> Directions for this task
From the entries below, copy exactly the lines from the one that contains "M323 434 345 461 300 497 278 469Z" through the one that contains "M582 1013 623 1064 587 1094 546 1042Z", both included, and only those.

Stored entries:
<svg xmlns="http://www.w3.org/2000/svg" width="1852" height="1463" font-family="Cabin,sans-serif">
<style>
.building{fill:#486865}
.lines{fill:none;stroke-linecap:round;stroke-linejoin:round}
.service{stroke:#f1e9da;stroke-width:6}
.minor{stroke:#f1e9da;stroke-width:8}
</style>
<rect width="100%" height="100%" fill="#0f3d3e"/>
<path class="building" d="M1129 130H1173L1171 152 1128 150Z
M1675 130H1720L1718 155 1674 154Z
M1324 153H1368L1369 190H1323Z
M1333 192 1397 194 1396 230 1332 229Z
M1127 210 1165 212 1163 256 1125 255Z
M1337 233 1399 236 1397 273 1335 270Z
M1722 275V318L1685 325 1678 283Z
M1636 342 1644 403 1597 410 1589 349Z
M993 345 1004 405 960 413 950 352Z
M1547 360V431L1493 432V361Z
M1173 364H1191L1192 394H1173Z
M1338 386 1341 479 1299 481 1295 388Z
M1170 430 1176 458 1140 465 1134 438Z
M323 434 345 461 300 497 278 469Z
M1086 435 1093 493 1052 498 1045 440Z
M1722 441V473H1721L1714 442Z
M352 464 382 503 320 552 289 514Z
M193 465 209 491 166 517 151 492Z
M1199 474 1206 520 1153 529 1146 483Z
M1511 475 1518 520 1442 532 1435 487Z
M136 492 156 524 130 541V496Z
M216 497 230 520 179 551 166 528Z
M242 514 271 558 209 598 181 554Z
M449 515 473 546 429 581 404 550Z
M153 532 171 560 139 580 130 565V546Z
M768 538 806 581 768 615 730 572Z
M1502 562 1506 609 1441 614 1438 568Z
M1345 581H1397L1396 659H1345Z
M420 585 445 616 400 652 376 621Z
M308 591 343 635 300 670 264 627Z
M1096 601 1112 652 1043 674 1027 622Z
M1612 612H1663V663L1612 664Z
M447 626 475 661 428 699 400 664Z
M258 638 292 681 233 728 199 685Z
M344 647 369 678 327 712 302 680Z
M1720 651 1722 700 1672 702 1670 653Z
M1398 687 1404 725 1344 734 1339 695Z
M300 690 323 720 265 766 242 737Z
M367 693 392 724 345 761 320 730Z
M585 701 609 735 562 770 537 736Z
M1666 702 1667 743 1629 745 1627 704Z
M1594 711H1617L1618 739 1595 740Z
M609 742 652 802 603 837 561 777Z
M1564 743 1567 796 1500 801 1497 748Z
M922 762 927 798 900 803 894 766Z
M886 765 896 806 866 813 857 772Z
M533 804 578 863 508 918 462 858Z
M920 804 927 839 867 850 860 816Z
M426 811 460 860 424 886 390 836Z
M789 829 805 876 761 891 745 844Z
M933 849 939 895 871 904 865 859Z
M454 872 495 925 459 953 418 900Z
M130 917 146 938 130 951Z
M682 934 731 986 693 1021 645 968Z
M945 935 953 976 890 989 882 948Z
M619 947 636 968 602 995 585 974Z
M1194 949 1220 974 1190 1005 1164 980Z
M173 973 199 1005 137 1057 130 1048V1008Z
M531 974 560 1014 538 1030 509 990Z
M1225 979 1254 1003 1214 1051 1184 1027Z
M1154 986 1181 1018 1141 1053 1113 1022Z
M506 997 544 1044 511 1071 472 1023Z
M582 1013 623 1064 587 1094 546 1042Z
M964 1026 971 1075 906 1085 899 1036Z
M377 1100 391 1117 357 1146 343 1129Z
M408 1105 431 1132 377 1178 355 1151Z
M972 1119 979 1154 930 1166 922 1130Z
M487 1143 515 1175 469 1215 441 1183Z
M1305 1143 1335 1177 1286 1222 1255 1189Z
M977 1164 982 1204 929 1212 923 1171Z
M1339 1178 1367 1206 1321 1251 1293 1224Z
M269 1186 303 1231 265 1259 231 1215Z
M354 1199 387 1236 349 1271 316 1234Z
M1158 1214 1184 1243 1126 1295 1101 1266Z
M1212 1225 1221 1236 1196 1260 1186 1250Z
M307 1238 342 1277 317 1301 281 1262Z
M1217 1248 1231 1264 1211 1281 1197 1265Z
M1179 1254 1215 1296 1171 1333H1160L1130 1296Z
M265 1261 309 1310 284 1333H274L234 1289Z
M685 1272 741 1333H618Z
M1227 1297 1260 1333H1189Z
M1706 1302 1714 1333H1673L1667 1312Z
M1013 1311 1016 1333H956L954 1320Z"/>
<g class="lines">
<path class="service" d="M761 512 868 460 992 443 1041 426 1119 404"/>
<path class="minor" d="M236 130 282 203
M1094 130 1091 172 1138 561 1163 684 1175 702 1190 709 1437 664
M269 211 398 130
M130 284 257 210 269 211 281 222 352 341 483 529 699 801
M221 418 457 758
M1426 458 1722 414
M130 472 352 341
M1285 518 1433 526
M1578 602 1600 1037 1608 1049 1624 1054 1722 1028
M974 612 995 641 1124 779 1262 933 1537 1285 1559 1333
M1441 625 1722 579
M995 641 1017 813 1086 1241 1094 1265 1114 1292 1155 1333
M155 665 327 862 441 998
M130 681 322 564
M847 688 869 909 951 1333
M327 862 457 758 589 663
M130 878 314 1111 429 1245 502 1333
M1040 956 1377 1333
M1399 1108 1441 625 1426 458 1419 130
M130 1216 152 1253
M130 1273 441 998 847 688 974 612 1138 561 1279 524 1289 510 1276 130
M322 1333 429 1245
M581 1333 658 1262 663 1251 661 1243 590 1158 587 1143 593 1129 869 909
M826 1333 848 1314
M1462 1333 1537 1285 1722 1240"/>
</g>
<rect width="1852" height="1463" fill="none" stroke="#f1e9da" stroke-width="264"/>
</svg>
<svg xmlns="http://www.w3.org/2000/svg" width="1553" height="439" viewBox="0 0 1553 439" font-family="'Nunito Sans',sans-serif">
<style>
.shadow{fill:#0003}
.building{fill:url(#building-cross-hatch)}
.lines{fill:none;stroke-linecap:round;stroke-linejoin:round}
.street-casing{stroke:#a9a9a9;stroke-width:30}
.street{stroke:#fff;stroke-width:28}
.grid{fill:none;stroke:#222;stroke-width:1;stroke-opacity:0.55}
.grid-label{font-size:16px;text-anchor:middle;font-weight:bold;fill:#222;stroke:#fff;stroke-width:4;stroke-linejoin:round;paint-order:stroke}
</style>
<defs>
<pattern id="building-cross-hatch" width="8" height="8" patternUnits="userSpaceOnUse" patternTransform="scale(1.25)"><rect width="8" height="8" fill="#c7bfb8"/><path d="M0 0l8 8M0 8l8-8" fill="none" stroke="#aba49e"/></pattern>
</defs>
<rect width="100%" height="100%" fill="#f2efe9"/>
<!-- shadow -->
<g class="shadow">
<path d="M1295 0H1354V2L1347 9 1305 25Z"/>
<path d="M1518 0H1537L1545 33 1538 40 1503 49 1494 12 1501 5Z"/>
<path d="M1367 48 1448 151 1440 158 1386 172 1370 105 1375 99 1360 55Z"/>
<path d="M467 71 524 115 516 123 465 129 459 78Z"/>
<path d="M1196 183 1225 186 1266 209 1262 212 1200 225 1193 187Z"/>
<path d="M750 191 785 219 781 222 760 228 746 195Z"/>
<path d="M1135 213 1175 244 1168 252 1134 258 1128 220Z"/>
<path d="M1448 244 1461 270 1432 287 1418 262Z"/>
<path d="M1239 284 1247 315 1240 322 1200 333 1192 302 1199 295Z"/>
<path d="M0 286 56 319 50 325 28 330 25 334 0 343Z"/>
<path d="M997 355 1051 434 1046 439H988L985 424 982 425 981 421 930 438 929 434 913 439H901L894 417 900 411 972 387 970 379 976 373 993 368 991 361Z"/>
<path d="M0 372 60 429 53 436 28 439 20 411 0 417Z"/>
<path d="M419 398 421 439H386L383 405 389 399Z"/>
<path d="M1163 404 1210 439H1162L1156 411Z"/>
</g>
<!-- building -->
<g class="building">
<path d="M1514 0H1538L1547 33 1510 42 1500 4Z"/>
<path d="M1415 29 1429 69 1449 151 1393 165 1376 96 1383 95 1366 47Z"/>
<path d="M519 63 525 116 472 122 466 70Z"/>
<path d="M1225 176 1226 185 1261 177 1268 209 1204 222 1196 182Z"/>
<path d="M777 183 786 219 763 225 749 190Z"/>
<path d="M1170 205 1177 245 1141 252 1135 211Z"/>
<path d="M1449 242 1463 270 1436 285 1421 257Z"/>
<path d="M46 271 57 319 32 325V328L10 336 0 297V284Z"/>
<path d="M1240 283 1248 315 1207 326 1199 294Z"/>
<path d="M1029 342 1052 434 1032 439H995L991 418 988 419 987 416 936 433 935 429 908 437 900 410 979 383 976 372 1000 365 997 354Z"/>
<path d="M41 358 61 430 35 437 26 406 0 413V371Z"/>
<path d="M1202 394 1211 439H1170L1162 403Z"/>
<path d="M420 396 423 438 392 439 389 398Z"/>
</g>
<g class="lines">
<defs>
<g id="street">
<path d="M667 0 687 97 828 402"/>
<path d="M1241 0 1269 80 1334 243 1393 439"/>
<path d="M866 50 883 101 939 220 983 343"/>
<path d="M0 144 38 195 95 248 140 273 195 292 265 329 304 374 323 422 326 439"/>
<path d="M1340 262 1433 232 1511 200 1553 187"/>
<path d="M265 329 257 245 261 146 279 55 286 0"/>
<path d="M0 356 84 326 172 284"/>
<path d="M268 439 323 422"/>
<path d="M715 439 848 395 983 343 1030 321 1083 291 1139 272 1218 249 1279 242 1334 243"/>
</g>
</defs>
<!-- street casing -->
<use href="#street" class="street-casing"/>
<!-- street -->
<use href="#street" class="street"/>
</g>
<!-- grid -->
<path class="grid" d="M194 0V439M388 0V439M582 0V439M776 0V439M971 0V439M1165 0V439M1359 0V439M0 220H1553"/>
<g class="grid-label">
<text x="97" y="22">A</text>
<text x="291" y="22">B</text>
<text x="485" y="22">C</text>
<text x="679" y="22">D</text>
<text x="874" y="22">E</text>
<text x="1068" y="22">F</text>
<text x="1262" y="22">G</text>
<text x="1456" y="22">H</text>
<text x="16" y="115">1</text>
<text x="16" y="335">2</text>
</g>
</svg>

> Task response
M323 434 345 461 300 497 278 469Z
M1086 435 1093 493 1052 498 1045 440Z
M1722 441V473H1721L1714 442Z
M352 464 382 503 320 552 289 514Z
M193 465 209 491 166 517 151 492Z
M1199 474 1206 520 1153 529 1146 483Z
M1511 475 1518 520 1442 532 1435 487Z
M136 492 156 524 130 541V496Z
M216 497 230 520 179 551 166 528Z
M242 514 271 558 209 598 181 554Z
M449 515 473 546 429 581 404 550Z
M153 532 171 560 139 580 130 565V546Z
M768 538 806 581 768 615 730 572Z
M1502 562 1506 609 1441 614 1438 568Z
M1345 581H1397L1396 659H1345Z
M420 585 445 616 400 652 376 621Z
M308 591 343 635 300 670 264 627Z
M1096 601 1112 652 1043 674 1027 622Z
M1612 612H1663V663L1612 664Z
M447 626 475 661 428 699 400 664Z
M258 638 292 681 233 728 199 685Z
M344 647 369 678 327 712 302 680Z
M1720 651 1722 700 1672 702 1670 653Z
M1398 687 1404 725 1344 734 1339 695Z
M300 690 323 720 265 766 242 737Z
M367 693 392 724 345 761 320 730Z
M585 701 609 735 562 770 537 736Z
M1666 702 1667 743 1629 745 1627 704Z
M1594 711H1617L1618 739 1595 740Z
M609 742 652 802 603 837 561 777Z
M1564 743 1567 796 1500 801 1497 748Z
M922 762 927 798 900 803 894 766Z
M886 765 896 806 866 813 857 772Z
M533 804 578 863 508 918 462 858Z
M920 804 927 839 867 850 860 816Z
M426 811 460 860 424 886 390 836Z
M789 829 805 876 761 891 745 844Z
M933 849 939 895 871 904 865 859Z
M454 872 495 925 459 953 418 900Z
M130 917 146 938 130 951Z
M682 934 731 986 693 1021 645 968Z
M945 935 953 976 890 989 882 948Z
M619 947 636 968 602 995 585 974Z
M1194 949 1220 974 1190 1005 1164 980Z
M173 973 199 1005 137 1057 130 1048V1008Z
M531 974 560 1014 538 1030 509 990Z
M1225 979 1254 1003 1214 1051 1184 1027Z
M1154 986 1181 1018 1141 1053 1113 1022Z
M506 997 544 1044 511 1071 472 1023Z
M582 1013 623 1064 587 1094 546 1042Z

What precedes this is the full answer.